Sepsis is one of the most common reasons for readmission to the hospital and one of the most common causes of death in the ICU. The researchers suggest that most of the ICU patients are admitted through the emergency room.
Treatment typically begins with antibiotics and IV fluids at a couple liters at a time, according to the researchers. Sepsis shock can happen if a patient’s body doesn’t respond well to treatment, which results in blood pressure dropping dangerously low with organ failure. Once that happens, the patient goes to ICU where clinicians can reduce and stop fluids to start vasopressor medications to raise and maintain blood pressure.
However, giving a patient fluids for too long could cause more organ damage. The researchers say that vasopressor intervention could be helpful and has previously been linked to improved mortality in septic shock. But administering vasopressors too early can cause heart arrhythmias and cell damage, leaving clinicians with an unclear answer on when to administer treatment.
MIT researchers have developed a model to alleviate that problem. The model learns from health data on emergency-care sepsis patients and can predict if a patient will need vasopressors within the next few hours.
In a study, the researchers compiled a dataset for ER sepsis patients. When they tested the algorithm, the model was able to predict the need for a vasopressor more than 80% of the time.
The researchers suggest that early prediction could prevent an unnecessary ICU stay for patients that don’t need vasopressors while allowing clinicians to prepare the ICU early for patients who do need vasopressors.
“It’s important to have good discriminating ability between who needs vasopressors and who doesn’t [in the ER],” Varesh Prasad, a researcher on the study, said in a press release. “We can predict within a couple of hours if a patient needs vasopressors. If, in that time, patients got three liters of IV fluid, that might be excessive. If we knew in advance those liters weren’t going to help anyway, they could have started on vasopressors earlier.”
The machine-learning system could be used in a bedside monitor to track patients and send alerts to clinicians in the ER about when to start vasopressors and reduce fluids.
“This model would be a vigilance or surveillance system working in the background,” Thomas Heldt, the study’s co-author, said. “There are many cases of sepsis that [clinicians] clearly understand, or don’t need any support with. The patients might be so sick at initial presentation that the physicians know exactly what to do. But there’s also a ‘gray zone,’ where these kinds of tools become very important.”
Other models have been built to predict who is at risk of developing sepsis or when to administer vasopressors in the ICU. The MIT-developed model is the first one to be trained on data from the ER.
“[The ICU] is a later stage for most sepsis patients.
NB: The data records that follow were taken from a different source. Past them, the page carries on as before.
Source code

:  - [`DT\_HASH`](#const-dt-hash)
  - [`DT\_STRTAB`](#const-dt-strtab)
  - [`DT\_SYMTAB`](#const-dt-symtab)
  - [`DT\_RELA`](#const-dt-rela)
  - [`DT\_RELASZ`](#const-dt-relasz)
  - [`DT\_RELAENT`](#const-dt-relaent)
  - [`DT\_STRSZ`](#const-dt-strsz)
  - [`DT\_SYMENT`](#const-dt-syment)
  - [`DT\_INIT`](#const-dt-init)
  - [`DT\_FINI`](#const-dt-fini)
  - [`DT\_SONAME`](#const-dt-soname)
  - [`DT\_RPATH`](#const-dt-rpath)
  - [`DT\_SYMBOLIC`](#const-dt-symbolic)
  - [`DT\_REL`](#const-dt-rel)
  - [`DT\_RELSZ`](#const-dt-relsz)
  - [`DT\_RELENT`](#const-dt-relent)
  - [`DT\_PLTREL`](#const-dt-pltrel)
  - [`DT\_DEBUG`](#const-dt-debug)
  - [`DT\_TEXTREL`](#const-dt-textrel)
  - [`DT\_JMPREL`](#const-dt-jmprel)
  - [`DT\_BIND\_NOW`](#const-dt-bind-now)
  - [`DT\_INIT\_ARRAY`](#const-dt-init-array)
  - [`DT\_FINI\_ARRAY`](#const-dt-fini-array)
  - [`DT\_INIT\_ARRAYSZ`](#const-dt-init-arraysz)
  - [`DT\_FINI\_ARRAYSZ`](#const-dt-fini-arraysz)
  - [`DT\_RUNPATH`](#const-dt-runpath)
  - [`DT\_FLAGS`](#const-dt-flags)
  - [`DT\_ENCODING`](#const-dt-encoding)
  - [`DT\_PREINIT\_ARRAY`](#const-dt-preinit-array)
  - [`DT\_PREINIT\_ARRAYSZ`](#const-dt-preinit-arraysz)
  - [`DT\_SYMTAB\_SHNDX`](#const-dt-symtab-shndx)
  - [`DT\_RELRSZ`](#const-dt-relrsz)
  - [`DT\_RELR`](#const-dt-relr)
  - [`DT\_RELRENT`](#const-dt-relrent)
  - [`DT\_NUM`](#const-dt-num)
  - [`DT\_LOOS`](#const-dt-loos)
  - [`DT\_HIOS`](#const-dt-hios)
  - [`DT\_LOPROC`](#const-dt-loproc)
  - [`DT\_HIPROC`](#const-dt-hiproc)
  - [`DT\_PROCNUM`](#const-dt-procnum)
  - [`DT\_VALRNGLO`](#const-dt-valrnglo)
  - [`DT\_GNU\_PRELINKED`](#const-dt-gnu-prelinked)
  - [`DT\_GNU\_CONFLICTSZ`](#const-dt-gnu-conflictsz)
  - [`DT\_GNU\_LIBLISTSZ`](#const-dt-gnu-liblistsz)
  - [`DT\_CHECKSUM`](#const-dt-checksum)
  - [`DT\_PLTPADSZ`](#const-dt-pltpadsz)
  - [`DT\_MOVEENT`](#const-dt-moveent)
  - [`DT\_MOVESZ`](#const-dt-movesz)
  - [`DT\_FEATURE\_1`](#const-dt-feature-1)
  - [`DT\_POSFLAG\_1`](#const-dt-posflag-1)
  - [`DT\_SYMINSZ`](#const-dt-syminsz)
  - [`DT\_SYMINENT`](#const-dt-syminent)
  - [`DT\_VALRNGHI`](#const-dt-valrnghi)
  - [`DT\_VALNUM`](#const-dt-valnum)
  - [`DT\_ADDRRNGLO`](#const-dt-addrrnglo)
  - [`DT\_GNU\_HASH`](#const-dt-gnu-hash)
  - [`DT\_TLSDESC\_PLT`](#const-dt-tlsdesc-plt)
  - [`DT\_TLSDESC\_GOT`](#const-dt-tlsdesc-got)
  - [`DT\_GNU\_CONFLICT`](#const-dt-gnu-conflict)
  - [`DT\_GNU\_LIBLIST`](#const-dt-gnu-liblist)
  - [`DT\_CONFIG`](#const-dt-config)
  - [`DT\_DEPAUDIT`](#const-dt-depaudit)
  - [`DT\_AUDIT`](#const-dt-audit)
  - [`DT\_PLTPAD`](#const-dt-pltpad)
The ER is the first point of patient contact, where you can make important decisions that can make a difference in outcome,” Heldt said.
One of the challenges of building the machine-learning system has been the lack of an ER database. The MIT researchers worked with Massachusetts General Hospital over several years to gather medical records of about 186,000 patients who were treated in the ER from 2014 to 2016. Some of the patients had vasopressors in the first 48 hours of their hospital visit. Two of the researchers reviewed all of the data from patients who might have had septic shock manually to figure out the exact time vasopressors were administered.
About 70% of the records were used for training the model and the remaining 30% were used for testing it. The model extracted up to 28 of 58 possible features from patients who needed or didn’t need vasopressors. These features included blood pressure, elapsed time from initial ER admission, total fluid volume administered, respiratory rate, mental status, oxygen saturation and changes in cardiac stroke volume.
When the researchers tested the model, the model could analyze the features in a new patient at set time intervals and could look for patterns that could indicate that a patient would need vasopressors or not. using that information, the system made a prediction at each time interval and was accurate 80-90% of the time.
“The model basically takes a set of current vital signs, and a little bit of what the trajectory looks like, and determines that this current observation suggests this patient might need vasopressors, or this set of variables suggests this patient would not need them,” Prasad said.
The researchers hope to expand their work to make more tools that can predict in real-time if patients in the ER would initially be at risk for sepsis or septic shock.
“The idea is to integrate all these tools into one pipeline that will help manage care from when they first come into the ER,” said Prasad.
The researchers also say that the system could help clinicians in emergency room departments in major hospitals focus on patients who are most at-risk of developing sepsis.
“The problem with sepsis is the presentation of the patient often belies the seriousness of the underlying disease process,” Heldt said. “If someone comes in with weakness and doesn’t feel right, a little bit of fluids may often do the trick. But, in some cases, they have underlying sepsis and can deteriorate very quickly. We want to be able to tell which patients have become better and which are on a critical path if left untreated.”
The research was funded in part by a National Defense Science and Engineering Graduate Fellowship, the MIT-MGH Strategic Partnership and by CRICO Risk Management Foundation and Nihon Kohden Corporation.